=== Begin Enclosure ===

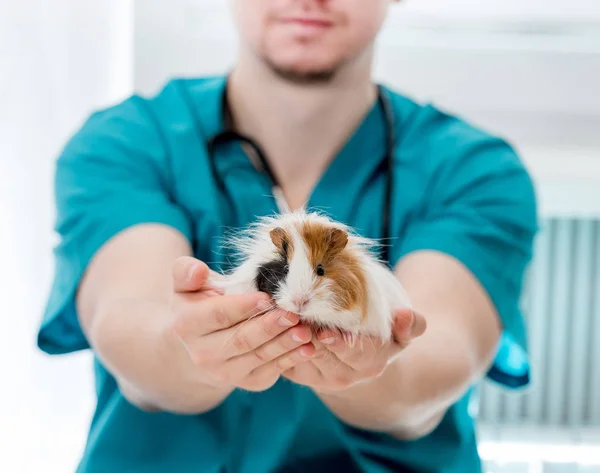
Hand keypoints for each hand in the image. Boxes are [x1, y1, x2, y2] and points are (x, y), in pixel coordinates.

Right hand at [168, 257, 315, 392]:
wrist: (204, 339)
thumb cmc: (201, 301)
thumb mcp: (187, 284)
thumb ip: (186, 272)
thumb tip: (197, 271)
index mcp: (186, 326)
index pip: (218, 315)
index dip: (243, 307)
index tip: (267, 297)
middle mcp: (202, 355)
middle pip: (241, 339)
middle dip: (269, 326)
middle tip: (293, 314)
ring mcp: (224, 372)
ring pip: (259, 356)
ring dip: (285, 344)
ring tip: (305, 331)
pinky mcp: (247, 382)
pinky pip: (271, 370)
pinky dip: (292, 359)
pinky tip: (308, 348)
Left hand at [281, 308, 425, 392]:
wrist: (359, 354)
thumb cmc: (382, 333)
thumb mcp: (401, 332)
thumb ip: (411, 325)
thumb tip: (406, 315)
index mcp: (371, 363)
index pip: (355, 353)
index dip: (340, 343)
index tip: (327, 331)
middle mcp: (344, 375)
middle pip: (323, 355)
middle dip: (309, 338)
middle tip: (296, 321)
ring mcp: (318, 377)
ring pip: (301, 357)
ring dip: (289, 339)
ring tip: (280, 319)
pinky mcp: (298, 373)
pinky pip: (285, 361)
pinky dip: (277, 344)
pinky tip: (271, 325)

=== End Enclosure ===

**YOUR INSTRUCTIONS**
Write out exactly the lines that run from the one containing "middle dip: (309, 338)" to the end of the records, both end lines included.

**WRITTEN SOLUTION**
middle dip: (309, 338)
middle tip: (296, 321)
ring mcp: (318, 377)
ring pip: (301, 357)
ring dip: (289, 339)
ring tip: (280, 319)
pinky mcp: (298, 373)
pinky pip: (285, 361)
pinky dip: (277, 344)
pinky tip: (271, 325)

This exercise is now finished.